The FINANCIAL — In fact, the industry taken as a whole across Europe is believed to have increased by some 144 per cent in scale over the course of 2014, with more and more businesses looking beyond traditional lenders for sources of finance, according to EUbusiness.
The latest data on the progress of alternative finance markets throughout Europe has been compiled by the Judge Business School at University of Cambridge, with the help of the professional services firm Ernst & Young (E&Y). Their findings point to rapid growth in a market considered only a niche concern as recently as five years ago.
Prominent among the new forms of finance gaining in popularity are equity-based services such as crowdfunding and other online peer-to-peer lending scenarios. Key to the progress of these solutions has been the creation of internet-based platforms that allows investors and businesses to connect and agree terms of bespoke investment and lending deals.
According to figures from the Judge Business School, the European alternative finance market was worth just short of €3 billion over the course of last year and could be worth in excess of €7 billion in 2015.
“These new forms of alternative finance are growing quickly, and this growth is beginning to attract institutional investors,” commented Robert Wardrop, executive director of the Centre for Excellence for Alternative Finance at the Judge School in Cambridge.
“Alternative finance, at least in some European countries, is on the cusp of becoming mainstream.”
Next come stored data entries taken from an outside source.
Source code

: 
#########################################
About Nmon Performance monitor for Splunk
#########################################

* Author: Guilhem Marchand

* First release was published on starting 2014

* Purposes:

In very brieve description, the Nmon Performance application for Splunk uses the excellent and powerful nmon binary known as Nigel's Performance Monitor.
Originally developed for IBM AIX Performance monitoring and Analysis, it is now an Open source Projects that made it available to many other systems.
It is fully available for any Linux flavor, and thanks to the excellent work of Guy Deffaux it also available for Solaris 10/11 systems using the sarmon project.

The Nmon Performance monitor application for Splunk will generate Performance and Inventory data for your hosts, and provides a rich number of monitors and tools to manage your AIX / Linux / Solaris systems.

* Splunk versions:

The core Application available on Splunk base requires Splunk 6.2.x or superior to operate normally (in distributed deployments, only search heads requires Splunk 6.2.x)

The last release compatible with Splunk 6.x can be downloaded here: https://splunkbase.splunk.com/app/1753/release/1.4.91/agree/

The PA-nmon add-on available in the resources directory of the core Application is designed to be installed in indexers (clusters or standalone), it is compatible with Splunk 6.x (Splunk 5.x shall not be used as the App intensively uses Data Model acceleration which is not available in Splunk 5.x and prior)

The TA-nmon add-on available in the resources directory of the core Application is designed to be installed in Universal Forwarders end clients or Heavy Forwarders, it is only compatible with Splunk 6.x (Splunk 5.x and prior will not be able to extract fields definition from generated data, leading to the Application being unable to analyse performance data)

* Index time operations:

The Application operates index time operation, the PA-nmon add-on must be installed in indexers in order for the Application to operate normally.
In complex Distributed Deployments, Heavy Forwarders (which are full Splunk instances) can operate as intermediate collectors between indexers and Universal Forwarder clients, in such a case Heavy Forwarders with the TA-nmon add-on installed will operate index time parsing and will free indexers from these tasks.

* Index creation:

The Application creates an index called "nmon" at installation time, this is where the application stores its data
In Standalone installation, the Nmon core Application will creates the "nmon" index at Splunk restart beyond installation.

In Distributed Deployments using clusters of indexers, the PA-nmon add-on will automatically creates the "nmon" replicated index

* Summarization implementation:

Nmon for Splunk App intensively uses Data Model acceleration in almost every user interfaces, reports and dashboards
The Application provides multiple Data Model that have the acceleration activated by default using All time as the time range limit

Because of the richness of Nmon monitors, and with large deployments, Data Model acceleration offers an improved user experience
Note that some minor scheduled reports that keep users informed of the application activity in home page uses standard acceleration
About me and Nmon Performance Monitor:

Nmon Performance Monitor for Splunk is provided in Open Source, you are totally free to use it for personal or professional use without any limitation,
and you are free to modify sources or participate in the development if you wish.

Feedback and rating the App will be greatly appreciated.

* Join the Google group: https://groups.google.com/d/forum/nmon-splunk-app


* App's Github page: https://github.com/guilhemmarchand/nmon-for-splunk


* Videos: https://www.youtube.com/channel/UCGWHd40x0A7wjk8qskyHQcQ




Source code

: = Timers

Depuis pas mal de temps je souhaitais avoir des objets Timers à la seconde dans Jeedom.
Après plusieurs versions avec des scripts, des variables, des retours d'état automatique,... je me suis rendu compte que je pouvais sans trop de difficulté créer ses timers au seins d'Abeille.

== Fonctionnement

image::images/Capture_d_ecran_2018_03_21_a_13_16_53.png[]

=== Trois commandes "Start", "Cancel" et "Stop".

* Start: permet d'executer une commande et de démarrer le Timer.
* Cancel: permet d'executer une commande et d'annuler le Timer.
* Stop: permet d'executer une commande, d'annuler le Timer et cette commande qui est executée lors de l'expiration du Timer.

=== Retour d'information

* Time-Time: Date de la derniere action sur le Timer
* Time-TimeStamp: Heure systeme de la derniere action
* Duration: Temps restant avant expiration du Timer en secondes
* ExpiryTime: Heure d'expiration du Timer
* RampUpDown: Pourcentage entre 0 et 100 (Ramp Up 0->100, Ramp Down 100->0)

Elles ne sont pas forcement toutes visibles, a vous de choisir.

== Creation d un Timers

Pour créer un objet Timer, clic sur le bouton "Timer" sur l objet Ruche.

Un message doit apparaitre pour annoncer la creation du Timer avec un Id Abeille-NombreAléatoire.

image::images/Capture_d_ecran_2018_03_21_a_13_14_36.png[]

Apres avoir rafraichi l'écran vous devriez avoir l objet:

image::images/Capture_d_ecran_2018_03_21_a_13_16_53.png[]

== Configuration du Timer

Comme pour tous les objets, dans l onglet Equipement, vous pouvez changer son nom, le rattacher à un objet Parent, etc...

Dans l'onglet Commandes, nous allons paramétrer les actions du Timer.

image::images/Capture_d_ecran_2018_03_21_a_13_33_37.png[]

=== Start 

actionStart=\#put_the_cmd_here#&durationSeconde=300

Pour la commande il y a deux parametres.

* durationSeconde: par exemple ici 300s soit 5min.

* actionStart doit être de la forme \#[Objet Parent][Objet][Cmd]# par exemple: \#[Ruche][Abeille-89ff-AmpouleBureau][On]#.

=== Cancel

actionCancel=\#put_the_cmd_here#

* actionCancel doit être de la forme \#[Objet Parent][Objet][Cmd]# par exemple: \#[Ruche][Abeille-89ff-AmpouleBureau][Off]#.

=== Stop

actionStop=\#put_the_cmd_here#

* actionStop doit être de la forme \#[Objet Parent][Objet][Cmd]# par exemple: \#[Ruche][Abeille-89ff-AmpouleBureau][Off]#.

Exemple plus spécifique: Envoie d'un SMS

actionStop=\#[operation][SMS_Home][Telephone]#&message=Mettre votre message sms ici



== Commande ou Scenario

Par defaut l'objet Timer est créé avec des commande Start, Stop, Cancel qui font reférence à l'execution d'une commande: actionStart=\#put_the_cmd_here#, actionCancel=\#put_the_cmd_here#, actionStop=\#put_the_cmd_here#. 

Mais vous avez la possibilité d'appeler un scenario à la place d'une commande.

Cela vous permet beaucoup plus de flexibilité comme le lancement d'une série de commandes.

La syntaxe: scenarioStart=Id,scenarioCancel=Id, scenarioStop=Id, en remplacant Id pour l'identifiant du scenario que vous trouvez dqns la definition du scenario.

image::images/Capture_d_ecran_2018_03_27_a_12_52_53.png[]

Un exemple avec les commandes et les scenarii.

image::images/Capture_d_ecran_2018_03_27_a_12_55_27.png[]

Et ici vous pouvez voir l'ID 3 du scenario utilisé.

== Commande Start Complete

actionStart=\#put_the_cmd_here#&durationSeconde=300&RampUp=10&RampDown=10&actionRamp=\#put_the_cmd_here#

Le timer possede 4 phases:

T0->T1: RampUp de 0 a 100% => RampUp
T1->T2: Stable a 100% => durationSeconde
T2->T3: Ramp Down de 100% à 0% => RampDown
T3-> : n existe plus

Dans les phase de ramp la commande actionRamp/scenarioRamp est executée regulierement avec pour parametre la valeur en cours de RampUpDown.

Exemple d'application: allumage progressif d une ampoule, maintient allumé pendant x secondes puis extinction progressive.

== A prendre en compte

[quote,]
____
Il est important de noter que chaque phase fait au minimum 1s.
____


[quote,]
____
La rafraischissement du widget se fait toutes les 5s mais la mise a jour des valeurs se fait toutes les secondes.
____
“For me some of the most interesting metrics are the rate of adoption in certain markets and models,” added Andy Baldwin, a managing partner with E&Y.
“For example peer-to-peer business lending grew at more than 270 per cent in mainland Europe this year, and Estonia and Sweden have some of the highest volumes per capita. The whole financial services industry should be watching this space with growing interest and this study will provide a valuable benchmark against which to measure future developments.”
The bulk of the progress being made by the alternative finance sector across Europe is being driven by demand among small and medium-sized enterprises (SMEs) and start-ups, the latest figures indicate. The growth in demand within these sectors of economies across the continent is assumed to be largely the result of a widespread reluctance among major banking institutions to lend money to companies looking to fund early-stage development.
Over the past three years there has been an average growth rate of 133 per cent in the amount of money being borrowed online from alternative sources by start-ups and SMEs around Europe. The market as a whole has been growing steadily over that same period at a rate of close to 75 per cent.
As it stands, the UK has comfortably the largest market for alternative finance in Europe, with British businesses gaining access to around €2.34 billion through alternative avenues over the course of 2014. France is ranked second and Germany third in this context with the two countries having alternative finance markets worth €154 million and €140 million respectively.
Following the UK, France and Germany in terms of the scale of their alternative finance markets in 2014 were Sweden, the Netherlands and Spain.